La palabra se le escapa como cada herida que su alma de mazorquera quiere darle al enemigo. Encarnación desea ir a pelear, vestirse de hombre y estar allí, con su amado en la misma guerra. Sabe que la batalla también se da con la lengua, con la cabeza maldita de la mujer estratega, con esa inteligencia que nunca quiso apagar y que Juan Manuel de Rosas, su marido, el hombre que ama, descifra para tenerla de aliada como si hacer política fuera, entre ellxs, otra apariencia del amor.

A la distancia Encarnación Ezcurra entiende que pensar la política, desconfiar de Balcarce y de los federales tibios, encontrar el lazo que quiere llevar a la muerte a su amor, es un modo de estar juntxs. Pero ella es una mujer política, no se encauza su destreza en las conversaciones con las doñas, las usa para escuchar y enterarse. Junto a Rosas supieron acercarse a los pardos, fueron populistas en el siglo XIX, adelantadxs que veían cómo la política debía construirse entre los liderazgos y el vínculo afectuoso con lxs más débiles.

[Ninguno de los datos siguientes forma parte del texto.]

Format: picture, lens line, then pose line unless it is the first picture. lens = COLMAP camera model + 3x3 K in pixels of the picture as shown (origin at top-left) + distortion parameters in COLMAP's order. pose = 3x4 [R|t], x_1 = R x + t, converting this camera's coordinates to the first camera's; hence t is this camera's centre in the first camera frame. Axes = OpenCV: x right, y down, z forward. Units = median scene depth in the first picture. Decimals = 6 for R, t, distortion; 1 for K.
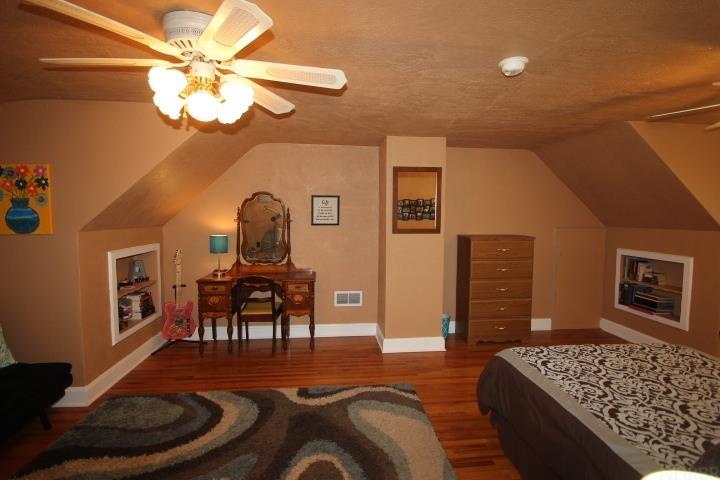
lens RADIAL K [[336.7, 0, 358.0], [0, 336.7, 232.6], [0, 0, 1]] dist [0.003789, -0.010842]
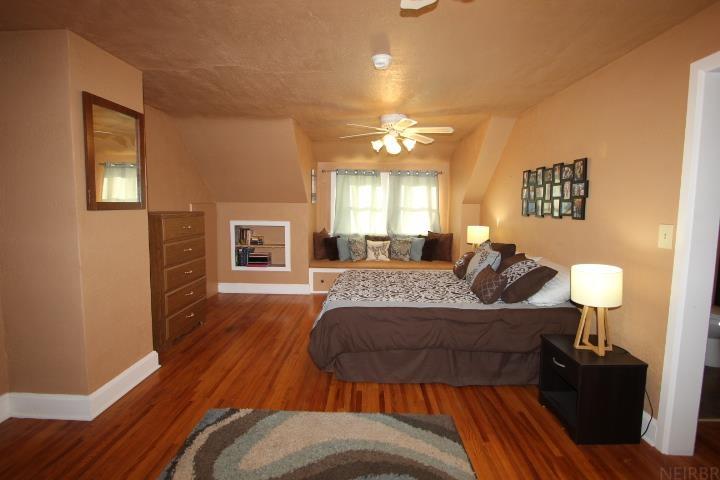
lens RADIAL K [[336.7, 0, 361.8], [0, 336.7, 233.8], [0, 0, 1]] dist [0.003789, -0.010842]
pose [[0.105901, -0.090742, 0.990228, -0.384234], [0.042702, 0.995324, 0.086642, 0.011001], [-0.993459, 0.033109, 0.109281, 0.439048]]
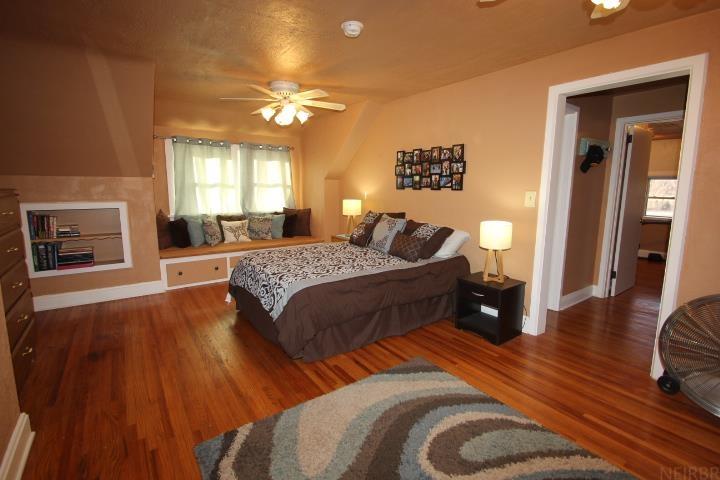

En ese lengua que construye Encarnación entre la escritura de las cartas y lás ordenes para preparar la Revolución de los Restauradores, Lorena Vega encuentra una voz que la lleva a una reflexión tan íntima como poética, para después lanzarla a un terreno espontáneo donde los comentarios sobre la mujer de Balcarce o sobre la china que debe que servirla, parecen buscar cierta cercanía con el público. Es en esos cortes, en esa oscilación entre un tiempo propio del monólogo confesional, que sin respiro va hacia una acción concreta donde el presente parece una fuerza que se apropia de la escena, es que la obra encuentra en el trabajo de Vega otro nivel de narración que va más allá de la historia que Cristina Escofet construye como una serie de piezas, una estructura agitada por las mismas complicaciones de la política que es discontinua, que le escapa a la linealidad y que permite ese dinamismo feroz dentro de una obra histórica.
La sensualidad entra como parte de la misma maraña política. Es allí donde Vega le da al conflicto una ráfaga de acciones simultáneas que no pueden detenerse. La mujer que ama, que extraña el cuerpo de su marido, que piensa en las chinitas que hacen fila en los campamentos y que también se deshace contando un sueño donde el sexo descarnado y fantasioso es parte del dolor por no tenerlo, continúa esa pasión en la política como la marca de su propia singularidad impensada. Entonces en la dramaturgia y en la actuación lo femenino se muestra como un modo de ser que no puede ni quiere contenerse. La principal estratega del rosismo, la mujer que manda pero que no irá a la guerra, la que no niega la crueldad de la Mazorca en una época donde la política era un matadero, donde la sangre no asustaba a nadie, donde las decisiones había que sostenerlas con el cuchillo, funda una forma de hacer política que en Vega conoce la épica de ese caballo de Facundo Quiroga donde lo sensible está en el modo de armar esa imagen con las palabras.
Lxs músicxs que comparten la escena tienen algo de coro griego; a veces Lorena señala que un canto la lleva a recordar una situación y la magia de su actuación crea los personajes ausentes. El canto y las sacudidas de la percusión dialogan con ella, construyen otro discurso como si señalaran la ficción y, al mismo tiempo, se metieran en la trama para provocarla.

Cuando el crimen aparece tiene la poesía de ese horror que Encarnación puede mirar y
aceptar. El poder como un hecho despiadado en una tierra impiadosa con lxs pobres hace de Encarnación una heroína que nunca se desprende de su objetivo mientras la fortuna, por momentos, se deja conquistar por su alma vibrante de estratega.

Yo, Encarnación Ezcurra se presenta los jueves a las 20 en el Teatro Picadero. Pasaje Santos Discépolo 1857. CABA.